▶ Work instruction
In the material below, find each line with the word "cell" and list it.

▶ Records shown
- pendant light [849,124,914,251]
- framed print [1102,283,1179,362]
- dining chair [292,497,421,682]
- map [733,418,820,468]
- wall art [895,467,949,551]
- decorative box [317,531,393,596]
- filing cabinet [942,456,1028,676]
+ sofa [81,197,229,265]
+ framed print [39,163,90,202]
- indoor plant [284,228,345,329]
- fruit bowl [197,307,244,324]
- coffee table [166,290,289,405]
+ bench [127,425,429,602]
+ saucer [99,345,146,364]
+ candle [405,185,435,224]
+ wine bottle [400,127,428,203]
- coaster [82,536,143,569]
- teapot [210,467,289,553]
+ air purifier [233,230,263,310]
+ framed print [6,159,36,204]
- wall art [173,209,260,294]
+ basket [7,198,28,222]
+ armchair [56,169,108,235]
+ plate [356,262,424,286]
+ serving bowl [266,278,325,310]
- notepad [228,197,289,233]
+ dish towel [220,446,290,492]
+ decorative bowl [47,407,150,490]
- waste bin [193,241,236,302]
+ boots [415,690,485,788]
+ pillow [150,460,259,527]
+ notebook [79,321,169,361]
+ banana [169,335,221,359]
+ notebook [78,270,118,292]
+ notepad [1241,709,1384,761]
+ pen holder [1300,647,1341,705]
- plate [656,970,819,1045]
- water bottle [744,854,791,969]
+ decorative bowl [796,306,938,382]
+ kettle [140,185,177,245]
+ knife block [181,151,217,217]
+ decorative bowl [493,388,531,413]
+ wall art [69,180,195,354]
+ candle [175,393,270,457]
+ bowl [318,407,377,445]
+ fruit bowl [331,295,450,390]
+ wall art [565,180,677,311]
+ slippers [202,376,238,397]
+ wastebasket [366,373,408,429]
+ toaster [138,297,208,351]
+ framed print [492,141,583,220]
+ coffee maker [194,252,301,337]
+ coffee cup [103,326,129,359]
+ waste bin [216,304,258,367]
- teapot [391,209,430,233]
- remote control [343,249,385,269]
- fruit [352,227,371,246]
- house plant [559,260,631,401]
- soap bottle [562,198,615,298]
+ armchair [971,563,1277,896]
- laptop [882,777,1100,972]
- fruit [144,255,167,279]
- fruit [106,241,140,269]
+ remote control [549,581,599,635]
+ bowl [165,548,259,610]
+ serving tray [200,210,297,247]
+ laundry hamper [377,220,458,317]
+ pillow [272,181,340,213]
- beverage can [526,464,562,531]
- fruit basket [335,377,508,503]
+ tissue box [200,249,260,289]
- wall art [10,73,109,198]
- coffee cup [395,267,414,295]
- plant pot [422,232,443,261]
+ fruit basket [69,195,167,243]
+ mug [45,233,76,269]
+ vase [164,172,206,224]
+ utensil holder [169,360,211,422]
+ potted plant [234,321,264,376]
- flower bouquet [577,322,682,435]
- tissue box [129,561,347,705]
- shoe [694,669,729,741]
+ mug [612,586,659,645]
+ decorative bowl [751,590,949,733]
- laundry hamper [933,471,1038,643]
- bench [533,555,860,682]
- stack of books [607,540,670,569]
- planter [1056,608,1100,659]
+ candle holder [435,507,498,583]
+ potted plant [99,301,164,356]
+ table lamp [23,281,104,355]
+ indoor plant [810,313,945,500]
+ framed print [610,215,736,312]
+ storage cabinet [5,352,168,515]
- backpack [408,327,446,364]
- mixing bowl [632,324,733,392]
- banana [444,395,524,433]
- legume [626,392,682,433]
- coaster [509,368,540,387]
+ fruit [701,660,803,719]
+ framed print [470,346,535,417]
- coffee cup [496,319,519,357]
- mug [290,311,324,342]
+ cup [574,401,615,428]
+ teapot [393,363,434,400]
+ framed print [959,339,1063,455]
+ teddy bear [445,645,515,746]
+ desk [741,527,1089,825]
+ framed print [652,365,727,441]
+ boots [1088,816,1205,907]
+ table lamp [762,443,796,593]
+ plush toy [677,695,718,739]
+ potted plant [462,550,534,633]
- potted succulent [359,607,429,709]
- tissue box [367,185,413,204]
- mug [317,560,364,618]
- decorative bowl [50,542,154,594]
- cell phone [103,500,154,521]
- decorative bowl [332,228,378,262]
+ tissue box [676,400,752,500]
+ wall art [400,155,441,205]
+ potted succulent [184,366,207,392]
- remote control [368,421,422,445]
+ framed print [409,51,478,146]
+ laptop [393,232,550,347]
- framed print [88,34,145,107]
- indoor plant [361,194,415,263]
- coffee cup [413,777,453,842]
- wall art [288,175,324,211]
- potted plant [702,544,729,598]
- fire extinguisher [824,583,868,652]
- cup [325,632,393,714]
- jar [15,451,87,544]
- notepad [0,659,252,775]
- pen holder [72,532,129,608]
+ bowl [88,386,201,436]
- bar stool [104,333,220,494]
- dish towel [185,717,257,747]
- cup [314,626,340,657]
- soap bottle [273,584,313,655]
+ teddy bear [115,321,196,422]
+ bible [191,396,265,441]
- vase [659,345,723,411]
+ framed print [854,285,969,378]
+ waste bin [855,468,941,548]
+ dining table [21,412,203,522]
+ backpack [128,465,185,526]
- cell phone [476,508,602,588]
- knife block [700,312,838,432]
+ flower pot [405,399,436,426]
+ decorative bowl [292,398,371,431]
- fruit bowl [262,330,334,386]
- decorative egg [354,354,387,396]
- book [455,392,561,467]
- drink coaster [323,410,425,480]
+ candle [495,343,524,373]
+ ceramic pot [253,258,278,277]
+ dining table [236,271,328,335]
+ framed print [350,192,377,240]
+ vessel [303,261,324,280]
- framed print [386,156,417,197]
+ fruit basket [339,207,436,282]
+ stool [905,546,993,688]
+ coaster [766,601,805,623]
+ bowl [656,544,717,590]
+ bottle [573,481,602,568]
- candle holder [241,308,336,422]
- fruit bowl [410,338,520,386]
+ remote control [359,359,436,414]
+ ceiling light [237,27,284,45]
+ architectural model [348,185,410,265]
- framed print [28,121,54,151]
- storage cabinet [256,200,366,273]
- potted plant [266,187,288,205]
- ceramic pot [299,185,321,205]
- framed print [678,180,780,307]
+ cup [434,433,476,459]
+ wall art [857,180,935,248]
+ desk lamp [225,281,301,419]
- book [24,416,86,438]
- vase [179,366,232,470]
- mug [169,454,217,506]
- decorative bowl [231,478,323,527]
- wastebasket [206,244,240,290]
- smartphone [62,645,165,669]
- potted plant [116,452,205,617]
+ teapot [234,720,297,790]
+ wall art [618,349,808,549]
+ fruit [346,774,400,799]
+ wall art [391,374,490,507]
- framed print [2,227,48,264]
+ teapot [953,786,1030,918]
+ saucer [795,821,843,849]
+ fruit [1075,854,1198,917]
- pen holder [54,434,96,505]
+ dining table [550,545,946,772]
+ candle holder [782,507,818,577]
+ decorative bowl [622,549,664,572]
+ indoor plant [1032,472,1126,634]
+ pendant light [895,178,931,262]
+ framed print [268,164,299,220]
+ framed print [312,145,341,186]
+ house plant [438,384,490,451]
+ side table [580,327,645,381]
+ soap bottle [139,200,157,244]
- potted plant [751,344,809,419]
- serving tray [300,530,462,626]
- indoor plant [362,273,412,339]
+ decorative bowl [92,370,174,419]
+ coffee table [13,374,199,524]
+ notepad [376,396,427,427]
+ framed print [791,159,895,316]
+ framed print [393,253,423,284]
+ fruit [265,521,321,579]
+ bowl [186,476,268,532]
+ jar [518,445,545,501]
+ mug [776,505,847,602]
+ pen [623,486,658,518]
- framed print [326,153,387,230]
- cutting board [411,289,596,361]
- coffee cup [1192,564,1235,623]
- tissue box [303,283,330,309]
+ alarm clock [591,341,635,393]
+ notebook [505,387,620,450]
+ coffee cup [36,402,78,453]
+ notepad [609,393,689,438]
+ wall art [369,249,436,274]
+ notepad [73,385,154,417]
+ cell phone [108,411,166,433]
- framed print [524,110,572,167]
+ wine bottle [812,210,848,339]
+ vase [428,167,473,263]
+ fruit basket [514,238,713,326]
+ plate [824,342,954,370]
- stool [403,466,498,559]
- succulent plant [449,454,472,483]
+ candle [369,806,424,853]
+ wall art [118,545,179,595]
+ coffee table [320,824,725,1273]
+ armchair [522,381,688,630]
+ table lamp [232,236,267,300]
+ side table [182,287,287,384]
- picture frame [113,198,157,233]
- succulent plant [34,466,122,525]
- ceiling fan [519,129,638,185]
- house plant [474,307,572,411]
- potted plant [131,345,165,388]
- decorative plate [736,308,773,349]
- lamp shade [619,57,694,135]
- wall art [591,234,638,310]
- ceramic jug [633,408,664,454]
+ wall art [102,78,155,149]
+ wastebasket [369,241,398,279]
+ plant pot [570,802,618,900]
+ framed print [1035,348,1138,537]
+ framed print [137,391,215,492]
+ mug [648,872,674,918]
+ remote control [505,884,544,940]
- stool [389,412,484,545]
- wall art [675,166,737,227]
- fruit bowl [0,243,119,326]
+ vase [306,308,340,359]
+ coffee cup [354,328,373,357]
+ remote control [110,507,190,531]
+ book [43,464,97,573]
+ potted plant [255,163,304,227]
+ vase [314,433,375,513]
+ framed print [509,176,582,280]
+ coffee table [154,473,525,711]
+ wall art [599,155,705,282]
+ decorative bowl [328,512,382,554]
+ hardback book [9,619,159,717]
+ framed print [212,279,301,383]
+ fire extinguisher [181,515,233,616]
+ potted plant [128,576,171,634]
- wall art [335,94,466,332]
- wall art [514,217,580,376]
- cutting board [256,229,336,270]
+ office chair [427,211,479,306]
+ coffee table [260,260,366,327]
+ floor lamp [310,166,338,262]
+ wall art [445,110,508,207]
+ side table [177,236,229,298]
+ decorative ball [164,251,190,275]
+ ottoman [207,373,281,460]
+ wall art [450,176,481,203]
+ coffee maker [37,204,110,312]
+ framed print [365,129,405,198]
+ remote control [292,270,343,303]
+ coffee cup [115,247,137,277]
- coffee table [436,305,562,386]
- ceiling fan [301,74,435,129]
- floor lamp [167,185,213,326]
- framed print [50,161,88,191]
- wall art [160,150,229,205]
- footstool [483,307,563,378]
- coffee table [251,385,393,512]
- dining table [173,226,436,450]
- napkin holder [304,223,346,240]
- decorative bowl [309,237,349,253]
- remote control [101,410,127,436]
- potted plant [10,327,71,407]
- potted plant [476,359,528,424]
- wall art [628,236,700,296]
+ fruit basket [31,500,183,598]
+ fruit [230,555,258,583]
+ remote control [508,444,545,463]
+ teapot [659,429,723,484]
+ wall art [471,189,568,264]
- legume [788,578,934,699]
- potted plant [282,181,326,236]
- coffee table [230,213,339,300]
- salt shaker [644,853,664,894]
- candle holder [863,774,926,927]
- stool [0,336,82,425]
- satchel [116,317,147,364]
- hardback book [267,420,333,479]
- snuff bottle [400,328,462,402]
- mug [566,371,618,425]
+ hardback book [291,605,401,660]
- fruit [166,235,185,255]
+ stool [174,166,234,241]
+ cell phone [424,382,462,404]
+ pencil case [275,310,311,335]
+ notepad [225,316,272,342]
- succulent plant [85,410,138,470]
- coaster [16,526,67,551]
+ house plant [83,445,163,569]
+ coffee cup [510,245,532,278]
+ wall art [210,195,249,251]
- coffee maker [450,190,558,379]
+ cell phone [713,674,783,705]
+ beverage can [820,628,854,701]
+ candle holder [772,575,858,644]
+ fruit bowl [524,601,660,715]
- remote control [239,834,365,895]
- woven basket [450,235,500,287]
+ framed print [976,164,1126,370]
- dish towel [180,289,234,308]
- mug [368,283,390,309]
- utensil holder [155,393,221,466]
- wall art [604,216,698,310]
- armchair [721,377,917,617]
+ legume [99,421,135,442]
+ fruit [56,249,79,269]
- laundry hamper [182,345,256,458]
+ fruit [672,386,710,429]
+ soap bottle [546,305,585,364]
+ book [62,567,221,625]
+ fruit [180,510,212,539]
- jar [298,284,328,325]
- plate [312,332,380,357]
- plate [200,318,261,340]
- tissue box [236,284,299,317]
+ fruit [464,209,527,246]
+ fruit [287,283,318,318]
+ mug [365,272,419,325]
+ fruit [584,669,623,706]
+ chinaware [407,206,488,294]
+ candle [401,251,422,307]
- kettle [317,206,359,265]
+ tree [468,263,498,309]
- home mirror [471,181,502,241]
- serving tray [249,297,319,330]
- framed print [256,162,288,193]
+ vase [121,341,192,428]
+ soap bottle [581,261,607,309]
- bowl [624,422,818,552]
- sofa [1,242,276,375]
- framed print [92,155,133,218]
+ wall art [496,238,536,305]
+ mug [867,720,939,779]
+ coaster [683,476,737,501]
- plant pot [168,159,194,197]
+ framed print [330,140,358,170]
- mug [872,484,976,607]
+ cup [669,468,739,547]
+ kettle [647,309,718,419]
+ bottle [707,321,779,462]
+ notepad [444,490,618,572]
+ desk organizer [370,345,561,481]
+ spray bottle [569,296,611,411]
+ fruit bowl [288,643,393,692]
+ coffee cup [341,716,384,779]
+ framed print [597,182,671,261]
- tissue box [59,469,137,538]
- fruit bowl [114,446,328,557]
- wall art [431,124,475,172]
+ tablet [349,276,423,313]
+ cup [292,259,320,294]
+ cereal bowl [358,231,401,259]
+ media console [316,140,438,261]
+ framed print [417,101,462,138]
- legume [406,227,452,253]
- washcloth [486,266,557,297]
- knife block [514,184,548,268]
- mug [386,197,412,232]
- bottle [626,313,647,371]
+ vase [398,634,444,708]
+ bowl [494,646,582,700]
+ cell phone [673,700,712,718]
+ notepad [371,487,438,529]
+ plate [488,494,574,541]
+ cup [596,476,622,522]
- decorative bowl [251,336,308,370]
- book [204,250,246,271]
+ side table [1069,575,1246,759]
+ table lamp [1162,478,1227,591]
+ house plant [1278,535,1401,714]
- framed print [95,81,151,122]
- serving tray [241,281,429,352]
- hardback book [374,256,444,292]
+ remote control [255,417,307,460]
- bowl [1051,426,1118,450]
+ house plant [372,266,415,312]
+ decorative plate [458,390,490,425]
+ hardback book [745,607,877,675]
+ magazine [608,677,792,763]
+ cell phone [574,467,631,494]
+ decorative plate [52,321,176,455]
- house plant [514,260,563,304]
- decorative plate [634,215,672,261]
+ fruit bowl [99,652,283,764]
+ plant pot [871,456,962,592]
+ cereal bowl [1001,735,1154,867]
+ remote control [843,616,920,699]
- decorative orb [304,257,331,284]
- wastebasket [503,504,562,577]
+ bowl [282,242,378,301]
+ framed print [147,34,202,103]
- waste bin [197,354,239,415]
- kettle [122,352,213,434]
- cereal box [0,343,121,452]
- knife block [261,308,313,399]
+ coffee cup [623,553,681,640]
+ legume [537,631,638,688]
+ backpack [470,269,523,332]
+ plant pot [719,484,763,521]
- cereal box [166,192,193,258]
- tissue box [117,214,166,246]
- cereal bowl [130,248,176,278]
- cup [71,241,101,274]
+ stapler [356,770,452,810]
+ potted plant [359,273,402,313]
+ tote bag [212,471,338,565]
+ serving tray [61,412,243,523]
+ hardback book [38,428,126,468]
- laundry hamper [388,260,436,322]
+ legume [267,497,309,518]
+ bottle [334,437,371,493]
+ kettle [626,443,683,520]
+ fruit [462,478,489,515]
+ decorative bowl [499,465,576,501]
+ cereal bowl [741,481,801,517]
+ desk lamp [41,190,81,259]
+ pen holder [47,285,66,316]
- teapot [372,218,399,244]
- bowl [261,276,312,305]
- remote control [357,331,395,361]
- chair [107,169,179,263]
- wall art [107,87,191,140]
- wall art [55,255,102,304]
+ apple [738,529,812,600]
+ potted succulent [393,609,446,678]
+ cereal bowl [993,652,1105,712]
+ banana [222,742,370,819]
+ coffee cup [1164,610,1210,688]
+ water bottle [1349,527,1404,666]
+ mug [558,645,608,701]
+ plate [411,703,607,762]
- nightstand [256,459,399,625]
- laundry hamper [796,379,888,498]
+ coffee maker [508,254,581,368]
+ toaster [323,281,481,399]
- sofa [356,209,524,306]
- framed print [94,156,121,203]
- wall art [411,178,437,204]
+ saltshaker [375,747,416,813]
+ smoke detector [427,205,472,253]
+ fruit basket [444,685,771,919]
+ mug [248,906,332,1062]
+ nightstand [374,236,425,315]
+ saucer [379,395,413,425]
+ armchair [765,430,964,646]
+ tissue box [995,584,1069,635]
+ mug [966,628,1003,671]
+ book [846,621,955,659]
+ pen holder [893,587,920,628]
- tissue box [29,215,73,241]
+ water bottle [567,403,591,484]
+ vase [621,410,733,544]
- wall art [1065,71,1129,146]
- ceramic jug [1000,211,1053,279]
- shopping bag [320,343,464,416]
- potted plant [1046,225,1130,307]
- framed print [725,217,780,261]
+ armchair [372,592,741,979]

▶ Exercise output
- cell phone [103,500,154,521]
- cell phone [476,508,602,588]
+ cell phone [108,411,166,433]
+ cell phone [424,382,462,404]
+ cell phone [713,674,783,705]
+ cell phone [673,700,712,718]
+ cell phone [574,467,631,494]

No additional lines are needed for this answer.